If the loan is unpaid, the smart contract initiates a reset where the money lent is automatically returned to the lender. In the same way, the smart contract is considered completed when the borrower returns the borrowed funds to the lender. This means that flash loans are profitable for both the lender, who has the certainty of the smart contract to rely on.
The profitability of flash loans relies on the ability of the borrower to ensure that the trades they take are profitable. If this is not the case, flash loans still remain profitable, at least for the lender, as he remains at breakeven, regardless of the outcome.
How do flash loans work?
When you answer the question of what flash loans are and how to access flash loans, we must also talk about how people are using flash loans. How do flash loans work? What can they be used for? There are several use cases for flash loans; these include:
Flash loans arbitrage
By pinpointing the differences between two different exchanges in terms of price, the borrower can achieve a quick turnaround time for the loan repayment. This works simply like every other rule of arbitrage in the buy low, sell high format and this can help the flash loan to be paid back in due course.
Collateral exchange
In DeFi, as much as in traditional banking, lenders can do a little slight of hands to get the best out of the system. If you have borrowed money against collateral and you need the collateral back, you must find a way to pay off that loan. That is collateral exchange.
In DeFi, flash loans are used to free up collateral that is the basis of collateral-based loans. Since flash loans have no collateral, they can be drawn on and used to repay collateral-based loans.
Debt refinancing
This is similar to collateral exchange. It is the use of flash loans to pay off a previous debt to stop the accumulation of interest. Assume you borrowed money and you want to stop the accumulation, you can take the following steps as touching flash loans:
- Take out a quick loan from the Aave procedure.

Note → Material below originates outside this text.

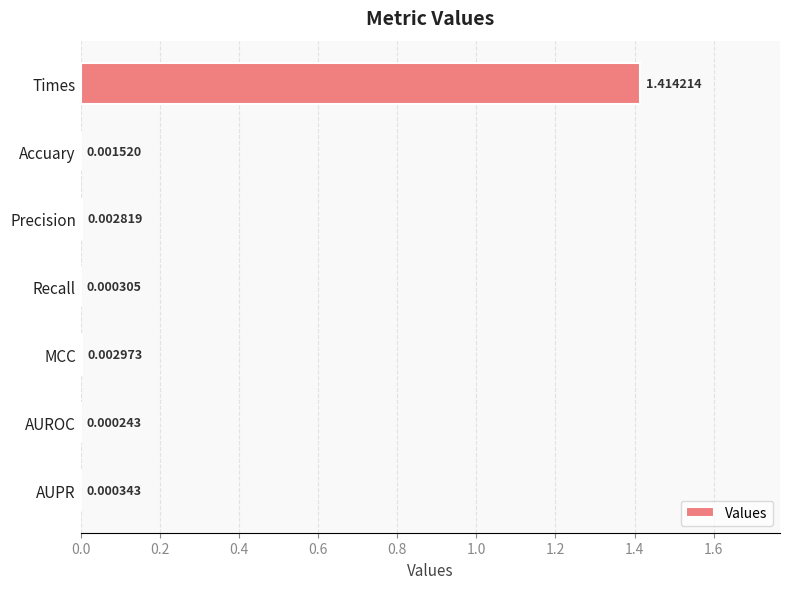

How many distinct data groups are displayed?

1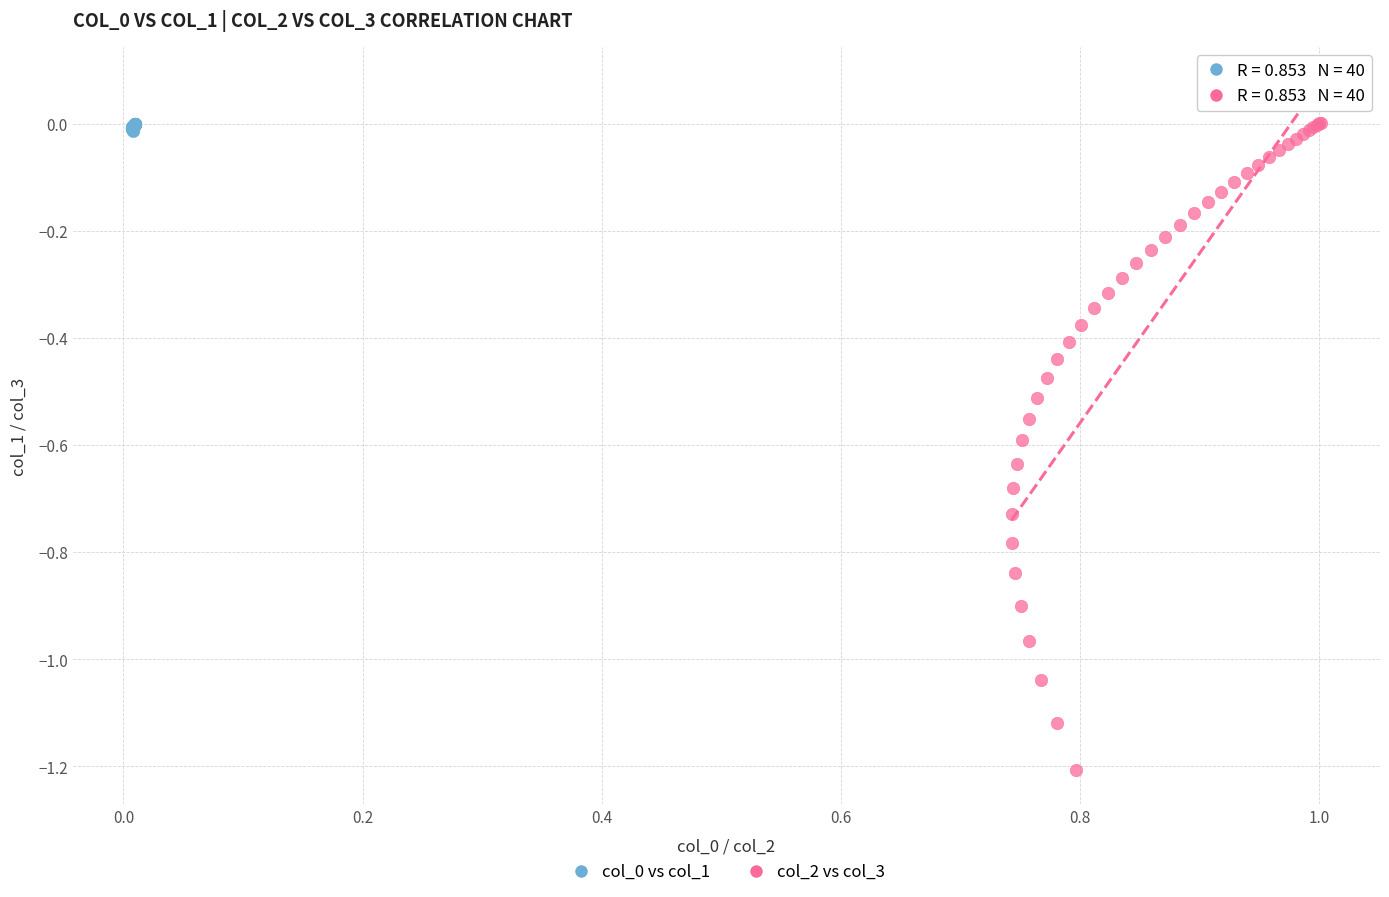

Which series reaches the minimum Y coordinate?

col_2 vs col_3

- Pay off your previous compound debt.
- Borrow on the second protocol at a rate of 5%.
- Repay your quick loan
It is straightforward and more importantly, it can get you out of the mess that you in with the debt.
Security issues
Given that flash loans are low-risk, coupled with the fact that it is a product in development, a lot of hackers and manipulators have picked on them for manipulation and easy blackmail. Flash loan attacks are a thing in the world of DeFi, and it usually occurs by manipulating centralized price oracles. Knowing that these are the single point of reference that DeFi protocols use in broadcasting price data.
Here is an example of how a flash loan attack can occur:
A flash loan attacker takes out a flash loan in Ethereum on a decentralized exchange. He then proceeds to exchange it for sUSD on the DEX. This action significantly reduces the value of ETH and raises the value of the sUSD.
Having done that, the attacker proceeds to take out a loan on ETH using the already increased sUSD as collateral. In doing this, he uses an exchange that lists sUSD at the new enriched value. He then pays back the flash loan and keeps the rest of the ETH. By manipulating the prices of the two currencies, the attacker was able to borrow more than he could have with less collateral.
Flash loan attacks have been on for quite a long time. One of the most notable attacks was carried out in October of 2021 when a flash loan exploit hit Cream Finance for $130 million.
These attacks are easy to pull off; as a result, manipulators will keep trying to fleece the market. This form of attack is not usually as technical as other forms of hacks, and the ease makes it a haven even for non-technical hackers.
In conclusion
Flash loans are one of the finest experiment in smart contracts when gotten right. However, given their vulnerability, they are also easily exploited by hackers.
The double-edged sword of what flash loans can be, both to the hackers and the lenders, makes it one of the DeFi products that attention should be paid to. You can take flash loans to help with your DeFi financing issues as well.